Un Ricky Martin, ça suffit.
(Maintenant)
45 répliques
Par
Eulalie ,
mercredi 2 novembre 2005 à
17:07 ::
Journal
Greunugridou et moi faisions des courses tous les deux, main pas dans la main mais dans les trous des sacs, en tâchant de bien répartir les poids afin d’être sûrs de scier ses doigts plutôt que les miens. (J’ai des mains délicates, et je suis en bas de la liste d'attente pour avoir Bradou comme caddie)
Sur le trajet retour, c’est le drame. Nous devisions gaiement quand, tout à coup, il s’est figé, comme un chien d’arrêt débusquant une buse. Sans même me lancer le moindre regard, il a posé ses sacs à mes pieds, et, la tête basse, il a tourné les talons. Il est rentré dans la papeterie.
En me laissant seule, sur le trottoir, avec les sacs.
Discrète et distinguée, comme à mon habitude, j’ai simplement lancé, à une puissance de quelques centaines décibels :
« - Hey, Muche ! Perdriez-vous la raison ?! Vous m’avez prise pour votre labrador ?!
- Oh, non, je suis confus que vous l’interprétiez de la sorte, seulement, voyez-vous, je pensais faire cela seul. »
Un rapide coup d’œil à l’environnement, je ne remarquais pourtant aucun magazine déviant.
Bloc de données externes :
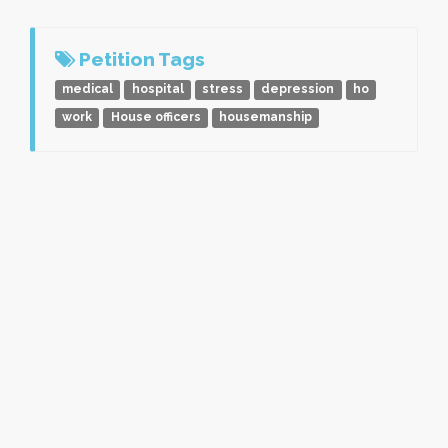
Petition Tags
medical
hospital
stress
depression
ho
work
House officers
housemanship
Ni cochons, ni footballeurs.
« - Vous avez besoin d’être seul pour vous acheter des intercalaires ?
- Pas vraiment non, mais votre présence n’étant pas indispensable, j’ai pensé que vous auriez peut-être le temps de prendre un peu de liquide en restant sur le trottoir. »
Un rapide coup d’œil au dessus de ma tête me fit arriver à la conclusion qu’il ne pleuvait pas.
Un coup d’œil plus attentif, et j'aurais remarqué le distributeur de billets de banque voisin de la papeterie. Cela m’aurait sans nul doute évité de dérotuler Greuneugridou-sans-l’genou avant qu’il ne dise :
« Mais Euuh Trucquinette ! Vous cherchiez un distributeur !!! »
Moralité, il faut bien regarder autour de soi et avoir de la suite dans les idées pour éviter le port d’une muselière, d’un collier étrangleur et d’une laisse.